La société Straticell, de son côté, a étudié la sénescence prématurée induite par les stress radicalaires ou induits aux UVB. Mais on trouve encore des mesures de l’évaluation de la couleur et de l’homogénéité du teint par Skinexigence qui démontrent que ce critère est influent sur la détermination de l’âge perçu. Car l’essentiel n’est-il pas d’avoir un âge apparemment inférieur à la réalité ? La société Chanel a partagé à ce sujet une importante étude réalisée sur 289 femmes âgées de 20 à 70 ans et démontrant que les contrastes colorimétriques relevés au niveau du visage étaient un bon marqueur de l’âge perçu. Suffirait-il alors de se maquiller pour faire illusion de jeunesse ?

Du côté des actifs…

Cette solution n’est pas exclusive et les fournisseurs d’actifs cosmétiques travaillent de leur côté pour proposer des molécules toujours plus performantes.
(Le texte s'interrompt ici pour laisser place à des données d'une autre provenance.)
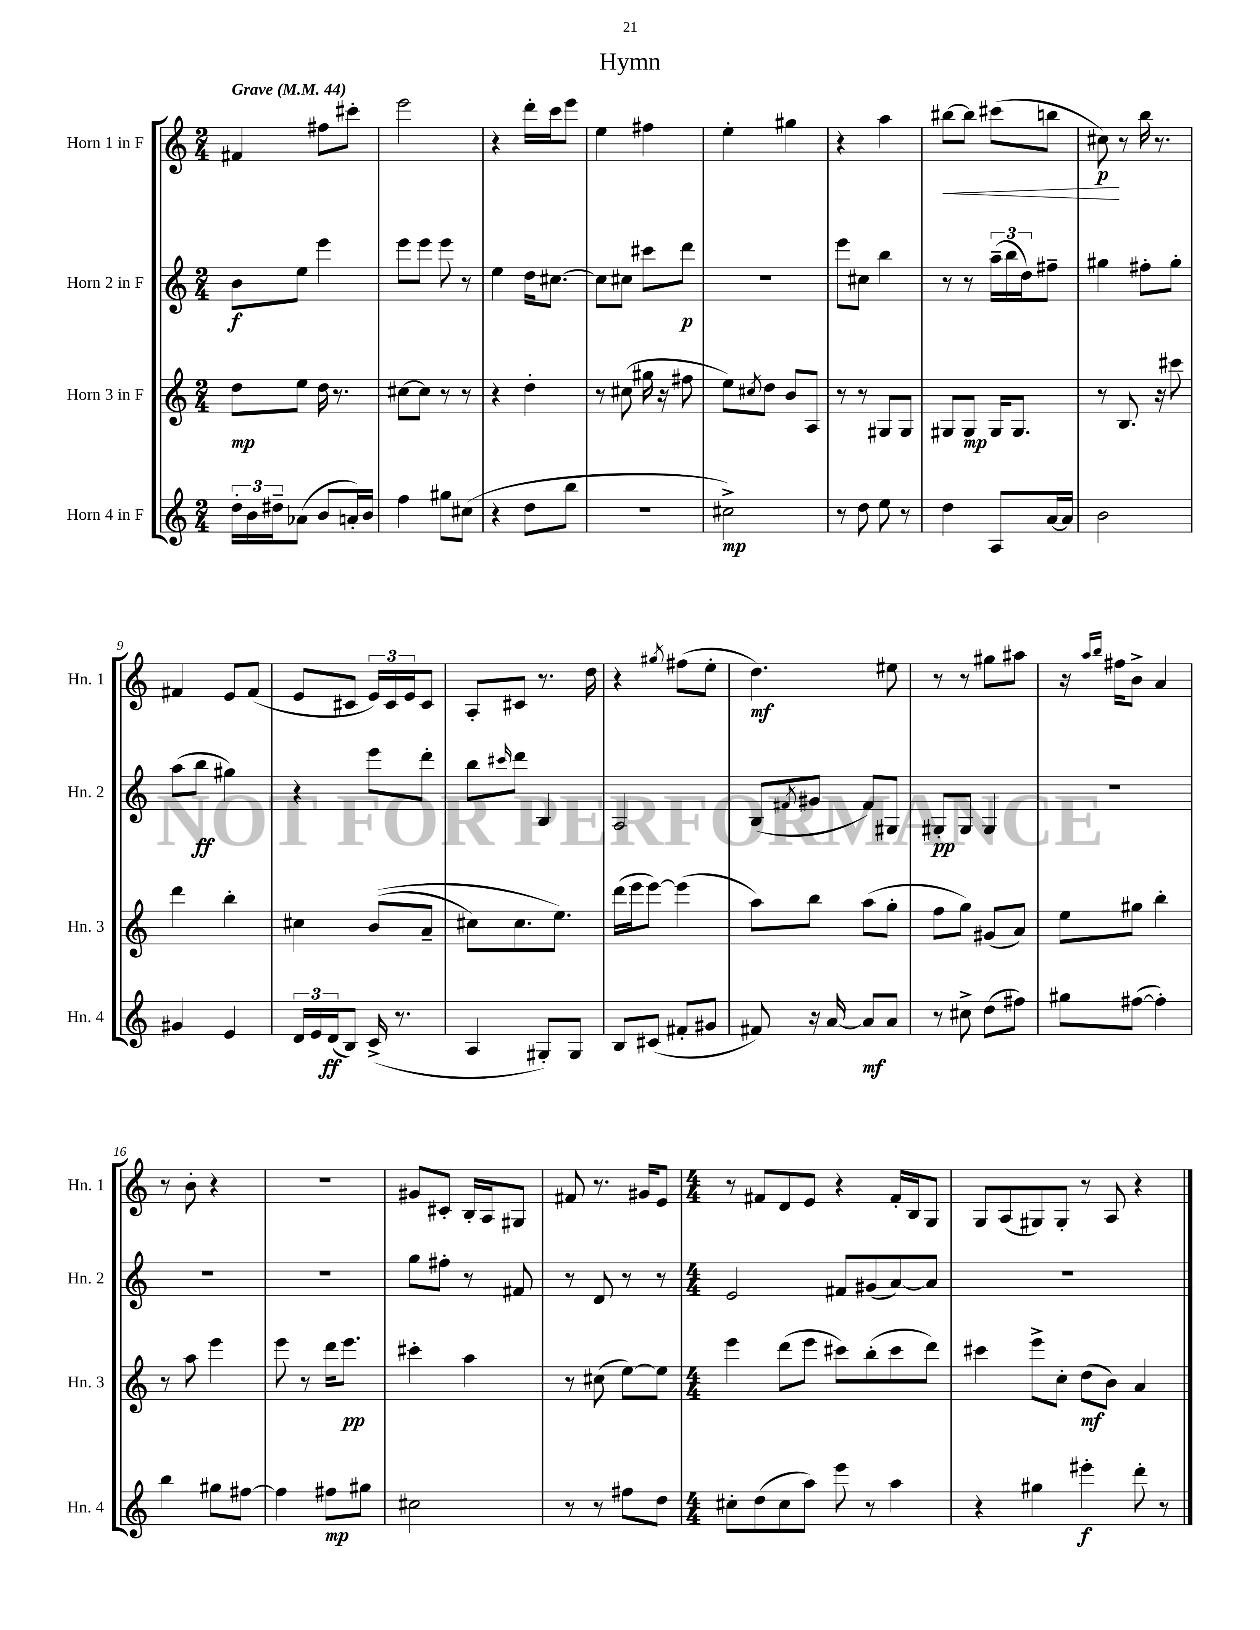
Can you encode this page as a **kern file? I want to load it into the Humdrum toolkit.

**kern	**kern	**kern	**kern
*staff4	*staff3	*staff2	*staff1
*clefG2	*clefG2	*clefG2	*clefG2
*k[]	*k[]	*k[]	*k[]
*M2/4	*M2/4	*M2/4	*M2/4
*MM44	*MM44	*MM44	*MM44
24dd'	8dd	8b	4f#
24b	.	.	.
24dd#~	.	.	.
(8a-	8ee	8ee	.
8b	16dd	4eee	8ff#
.	8.r	.	.
16a')	.	.	8ccc#'
16b	.	.	.
=	=	=	=
4ff	[8cc#	8eee	2eee
.	8cc#]	8eee	.
8gg#	8r	8eee	.
(8cc#	8r	8r	.
=	=	=	=
4r	4r	4ee	4r
8dd	4dd'	16dd	16ddd'
.	.	[8.cc#	16ccc
8bb	.	.	8eee
=	=	=	=
2r	8r	8cc#]	4ee
.	(8cc#	8cc#	.
.	16gg#	8ccc#	4ff#
.	16r	.	.
.	8ff#	8ddd	.
=	=	=	=
2cc#^)	8ee)	2r	4ee'
.	8qcc#	.	.
.	8dd	.	.
.	8b	.	4gg#
.	8A	.	.
=	=	=	=
8r	8r	8eee	4r
8dd	8r	8cc#	.
8ee	8G#	4bb	4aa
8r	8G#	.	.
=	=	=	=
4dd	8G#	8r	[8bb#
.	8G#	8r	8bb#]
8A	16G#	(24aa~	(8ccc#
.	.	24bb	.
.	8.G#	.	.
.	.	24dd)	.
[16a	.	8ff#~	8bb
16a]	.	.	.
=	=	=	=
2b	8r	4gg#	8cc#)
.	8.B	.	8r
.	.	8ff#'	16bb
.	16r	.	8.r
.	8ccc#	8gg#'	.
=	=	=	=
4g#	4ddd	(8aa	4f#
.	.	8bb	.
4e	4bb'	4gg#)	8e
.	.	.	(8f#
=	=	=	=
24d	4cc#	4r	8e
24e	.	.	.
(24d	.	.	.
8B)	.	.	8c#
(16c^	&((8b	8eee	24e)
.	.	.	24c#
8.r	.	.	.
.	.	.	24e
.	8a~	8ddd'	8c#
=	=	=	=
4A	8cc#)	8bb	8A'
.	.	16qqccc#	.
.	8.cc#	8ddd	8c#
8G#')	.	4B	8.r
.	8.ee&)	.	.
8G#	.	.	.
.	.	.	16dd
=	=	=	=
8B	(16ddd	2A	4r
.	16eee	.	.
(8c#	[8eee)	.	.
.	.	.	8qgg#
8f#'	(4eee]	.	(8ff#
8g#	.	.	8ee'
=	=	=	=
8f#)	8aa)	(8B	4.dd)
.	.	8qf#	.
16r	8bb	8g#	.
[16a	.	.	.
8a]	(8aa	8f#)	.
8a	8gg'	8G#	8ee#
=	=	=	=
8r	8ff	8G#'	8r
8cc#^	8gg)	8G#	8r
(8dd	(8g#	4G#	8gg#
8ff#)	8a)	.	8aa#
=	=	=	=
8gg#	8ee	2r	16r
.	.	.	16qqaa
.	.	.	16qqbb
.	.	.	16ff#
([8ff#	8gg#	.	8b^
4ff#'])	4bb'	.	4a
=	=	=	=
4bb	8r	2r	8r
.	8aa	.	8b'
8gg#	4eee	.	4r
[8ff#	.	.	.
=	=	=	=
4ff#]	8eee	2r	2r
.	8r	.	.
8ff#	16ddd	.	.
.	8.eee	.	.
8gg#	.	.	.
=	=	=	=
2cc#	4ccc#'	8gg	8g#
.	.	8ff#'	8c#'
.	4aa	8r	16B'
.	.	.	16A
.	.	8f#	8G#
=	=	=	=
8r	8r	8r	8f#
8r	(8cc#	8d	8.r
8ff#	[8ee)	8r	.
.	.	.	16g#
8dd	8ee]	8r	8e
=	=	=	=
*M4/4	*M4/4	*M4/4	*M4/4
8cc#'	4eee	2e	8r
(8dd	.	.	8f#
8cc#	(8ddd	.	8d
8aa)	8eee	.	8e
8eee	8ccc#)	8f#	4r
8r	(8bb'	(8g#	.
4aa	8ccc#	[8a)	16f#'
.	.	.	16B
.	8ddd)	8a]	8G
=	=	=	=
4r	4ccc#	1r	8G
.	.	.	(8A
4gg#	8eee^	.	8G#)
.	8cc'	.	8G#'
4eee#'	(8dd	.	8r
.	8b)	.	8A
8ddd'	4a	.	4r
8r	.	.	.
==	==	==	==
*-	*-	*-	*-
Cette année, l’extrémité des chromosomes - les télomères pour lesquels les recherches ont fait l’objet d’un prix Nobel de médecine en 2009 - sont la cible de nouvelles substances que l’on trouve sous le nom de Juvinity chez Sederma, Telosomyl chez Silab et Telosense chez Ashland ISP.

Pour Biotechmarine et Lucas Meyer Cosmetics, la progérine est le nouveau marqueur que leurs derniers actifs ciblent. Induchem-Libragen a travaillé de son côté sur une nouvelle classe de récepteurs, les DOR (Delta Opiod Receptors) participant au contrôle des processus de différenciation de la peau. L’activité anti-glycation de l’extrait de Sakura de Oryza Oil et les activités repulpantes et détoxifiantes d’Effipulp d’Expanscience ont été également mises en avant.

Cette édition des Journées Jean-Paul Marty à peine achevée, la Société Française de Cosmétologie prépare déjà la suivante sur le théme : « Peau et Photoprotection ».